_Article:_
* BEGIN *

These functions were used to calculate action probability shifts in the RL models. For continous action space you can use the continous_density_shift function while for discrete action space you can use the discrete_density_shift function. You only have to pass the actions taken by the agent with pretrained model and after finetuning and retraining the rl model what were new actions taken during the same rollouts. The function will return the plots of action probability shift for each action.

In [None]:
import matplotlib.pyplot as plt
import numpy as np
from sklearn.neighbors import KernelDensity

In [None]:
def continous_density_shift(pretrained_actions, finetuned_actions):
    # Assuming list1 and list2 are your data lists
    list1 = np.array(pretrained_actions)  # Make sure these are numpy arrays
    list2 = np.array(finetuned_actions)

    # Reshaping data for KDE
    list1 = list1.reshape(-1, 1)
    list2 = list2.reshape(-1, 1)

    # Setting up KDE for both datasets
    kde1 = KernelDensity(kernel='gaussian', bandwidth=0.5).fit(list1)
    kde2 = KernelDensity(kernel='gaussian', bandwidth=0.5).fit(list2)

    # Creating an array of values to evaluate the KDE on
    x_d = np.linspace(min(np.min(list1), np.min(list2)), max(np.max(list1), np.max(list2)), 1000)
    x_d = x_d.reshape(-1, 1)

    # Evaluating KDE for both sets
    log_dens1 = kde1.score_samples(x_d)
    log_dens2 = kde2.score_samples(x_d)

* END *

_Information supplied:_

* BEGIN *

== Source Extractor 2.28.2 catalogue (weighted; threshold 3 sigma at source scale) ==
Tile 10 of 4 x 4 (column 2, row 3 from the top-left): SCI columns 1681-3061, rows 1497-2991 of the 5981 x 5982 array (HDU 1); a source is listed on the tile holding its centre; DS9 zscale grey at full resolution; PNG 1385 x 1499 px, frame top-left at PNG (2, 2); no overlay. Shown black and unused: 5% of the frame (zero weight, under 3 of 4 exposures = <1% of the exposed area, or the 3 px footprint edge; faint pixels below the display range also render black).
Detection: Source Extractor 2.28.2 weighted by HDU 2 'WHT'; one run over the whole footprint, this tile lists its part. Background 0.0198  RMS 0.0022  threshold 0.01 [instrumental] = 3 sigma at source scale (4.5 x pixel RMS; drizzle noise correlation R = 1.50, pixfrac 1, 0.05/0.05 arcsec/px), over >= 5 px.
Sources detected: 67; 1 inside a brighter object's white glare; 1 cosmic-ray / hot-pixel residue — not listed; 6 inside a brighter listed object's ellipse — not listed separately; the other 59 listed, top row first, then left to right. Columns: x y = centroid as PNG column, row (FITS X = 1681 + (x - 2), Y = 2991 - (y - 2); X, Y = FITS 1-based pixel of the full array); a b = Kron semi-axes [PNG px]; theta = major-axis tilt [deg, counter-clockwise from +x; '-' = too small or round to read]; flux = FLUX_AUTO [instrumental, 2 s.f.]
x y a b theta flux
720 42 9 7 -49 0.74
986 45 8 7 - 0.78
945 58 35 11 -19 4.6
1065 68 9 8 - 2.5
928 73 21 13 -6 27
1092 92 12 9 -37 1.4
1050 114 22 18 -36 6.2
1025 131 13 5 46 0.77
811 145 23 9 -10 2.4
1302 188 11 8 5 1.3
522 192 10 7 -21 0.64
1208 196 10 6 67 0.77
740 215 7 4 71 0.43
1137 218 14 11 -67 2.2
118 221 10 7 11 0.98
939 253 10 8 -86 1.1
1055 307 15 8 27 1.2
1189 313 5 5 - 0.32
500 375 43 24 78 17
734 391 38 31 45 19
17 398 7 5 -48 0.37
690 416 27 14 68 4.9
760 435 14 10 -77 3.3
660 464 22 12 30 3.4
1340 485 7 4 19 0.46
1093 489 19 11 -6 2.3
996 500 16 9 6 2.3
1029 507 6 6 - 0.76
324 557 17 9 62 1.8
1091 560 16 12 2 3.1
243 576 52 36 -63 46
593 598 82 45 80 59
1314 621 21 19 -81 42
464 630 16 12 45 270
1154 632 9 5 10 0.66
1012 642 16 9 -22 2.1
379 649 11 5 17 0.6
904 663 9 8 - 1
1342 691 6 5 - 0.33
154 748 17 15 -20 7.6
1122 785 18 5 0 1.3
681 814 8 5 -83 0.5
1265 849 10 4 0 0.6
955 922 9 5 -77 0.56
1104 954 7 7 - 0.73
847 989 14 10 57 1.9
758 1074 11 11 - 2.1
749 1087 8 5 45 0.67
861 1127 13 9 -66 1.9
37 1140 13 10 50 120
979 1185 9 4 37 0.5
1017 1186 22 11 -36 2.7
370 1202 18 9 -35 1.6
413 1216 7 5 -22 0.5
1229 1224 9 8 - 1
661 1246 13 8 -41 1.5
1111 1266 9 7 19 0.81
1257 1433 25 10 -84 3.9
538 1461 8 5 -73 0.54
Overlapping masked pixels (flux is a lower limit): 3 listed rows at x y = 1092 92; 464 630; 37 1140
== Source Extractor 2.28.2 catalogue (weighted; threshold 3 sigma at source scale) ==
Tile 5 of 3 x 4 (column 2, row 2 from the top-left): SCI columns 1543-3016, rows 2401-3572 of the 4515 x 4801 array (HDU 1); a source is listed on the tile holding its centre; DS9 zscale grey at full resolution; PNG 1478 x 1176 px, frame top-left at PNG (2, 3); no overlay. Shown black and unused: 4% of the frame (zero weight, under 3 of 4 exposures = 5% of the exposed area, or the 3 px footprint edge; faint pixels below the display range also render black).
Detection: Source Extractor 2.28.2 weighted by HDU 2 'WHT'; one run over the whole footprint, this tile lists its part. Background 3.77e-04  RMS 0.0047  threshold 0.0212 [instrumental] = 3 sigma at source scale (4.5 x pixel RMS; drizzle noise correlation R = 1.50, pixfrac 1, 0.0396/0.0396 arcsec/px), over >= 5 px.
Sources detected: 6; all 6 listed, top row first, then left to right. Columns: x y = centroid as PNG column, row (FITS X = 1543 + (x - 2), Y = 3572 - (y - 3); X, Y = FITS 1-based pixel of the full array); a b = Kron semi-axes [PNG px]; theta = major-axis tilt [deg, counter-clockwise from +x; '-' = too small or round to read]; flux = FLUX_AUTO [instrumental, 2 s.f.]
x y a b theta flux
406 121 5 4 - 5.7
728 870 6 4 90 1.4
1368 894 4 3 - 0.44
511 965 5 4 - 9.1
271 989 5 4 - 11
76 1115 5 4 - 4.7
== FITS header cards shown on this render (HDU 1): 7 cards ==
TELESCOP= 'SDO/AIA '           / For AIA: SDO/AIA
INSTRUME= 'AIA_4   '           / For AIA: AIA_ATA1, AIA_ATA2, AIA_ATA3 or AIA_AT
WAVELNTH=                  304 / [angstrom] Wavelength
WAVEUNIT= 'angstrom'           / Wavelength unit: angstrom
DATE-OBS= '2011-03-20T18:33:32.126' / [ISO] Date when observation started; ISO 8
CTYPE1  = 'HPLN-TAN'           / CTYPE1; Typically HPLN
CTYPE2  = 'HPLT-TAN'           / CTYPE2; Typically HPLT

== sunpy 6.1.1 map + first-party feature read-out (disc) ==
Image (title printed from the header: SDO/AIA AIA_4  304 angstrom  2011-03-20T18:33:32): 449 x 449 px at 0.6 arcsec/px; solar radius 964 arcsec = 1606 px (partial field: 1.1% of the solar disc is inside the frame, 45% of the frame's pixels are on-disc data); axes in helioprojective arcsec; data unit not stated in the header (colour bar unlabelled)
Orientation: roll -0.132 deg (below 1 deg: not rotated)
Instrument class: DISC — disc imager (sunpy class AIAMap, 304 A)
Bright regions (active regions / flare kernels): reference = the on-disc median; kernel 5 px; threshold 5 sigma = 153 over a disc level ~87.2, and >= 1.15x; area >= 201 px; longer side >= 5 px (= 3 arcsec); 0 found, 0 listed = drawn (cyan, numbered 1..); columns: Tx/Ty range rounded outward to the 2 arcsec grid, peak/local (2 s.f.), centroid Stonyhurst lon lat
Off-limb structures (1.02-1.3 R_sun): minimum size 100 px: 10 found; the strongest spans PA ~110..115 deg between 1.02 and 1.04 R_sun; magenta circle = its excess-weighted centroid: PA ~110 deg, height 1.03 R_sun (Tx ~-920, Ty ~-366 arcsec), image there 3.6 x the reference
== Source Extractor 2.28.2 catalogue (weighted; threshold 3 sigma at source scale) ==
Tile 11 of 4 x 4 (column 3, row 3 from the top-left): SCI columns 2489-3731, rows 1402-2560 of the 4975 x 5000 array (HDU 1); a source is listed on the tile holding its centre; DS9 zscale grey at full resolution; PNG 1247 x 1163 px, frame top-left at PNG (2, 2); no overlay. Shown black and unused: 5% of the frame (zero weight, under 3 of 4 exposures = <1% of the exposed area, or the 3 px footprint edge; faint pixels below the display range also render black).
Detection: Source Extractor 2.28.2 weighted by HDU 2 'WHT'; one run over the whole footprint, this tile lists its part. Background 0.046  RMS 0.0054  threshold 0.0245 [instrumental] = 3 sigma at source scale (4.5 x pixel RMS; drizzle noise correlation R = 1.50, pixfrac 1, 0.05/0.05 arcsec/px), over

* END *

_Instruction 1:_
In the density-shift notebook, what bandwidth is set for both KernelDensity estimators?
_Instruction 2:_
Resume the density-shift notebook's code after its final line shown.
You can ignore the items; they aren't needed for anything here.

_Final result 1:_
0.5

_Final result 2:_
    # Plotting
    plt.fill_between(x_d[:, 0], np.exp(log_dens1), alpha=0.5, label='Pretrained')
    plt.fill_between(x_d[:, 0], np.exp(log_dens2), alpha=0.5, label='Finetuned')

    # Adding labels and title
    plt.xlabel('Action', fontsize=14)
    plt.ylabel('Probability', fontsize=14)
    plt.title('Action Probability Shift', fontsize=14)

    # Create legend & Show graphic
    plt.legend(fontsize=11)
    plt.show()

def discrete_density_shift(pretrained_actions, finetuned_actions):
    unique_actions_pre, action_counts_pre = np.unique(pretrained_actions, return_counts=True)
    unique_actions_post, action_counts_post = np.unique(finetuned_actions, return_counts=True)

    width = 0.4
    space = 0

    unique_actions_pre_adjusted = unique_actions_pre - (width + space) / 2
    unique_actions_post_adjusted = unique_actions_post + (width + space) / 2

    plt.bar(unique_actions_pre_adjusted, action_counts_pre, width, label='Pretrained')
    plt.bar(unique_actions_post_adjusted, action_counts_post, width, label='Finetuned')
    plt.xlabel('Action', fontsize=16)
    plt.ylabel('Frequency', fontsize=16)
    # plt.tick_params(axis='both', which='major', labelsize=14)
    plt.legend()
    plt.title('Discrete Actions Shift', fontsize=16)
    plt.show()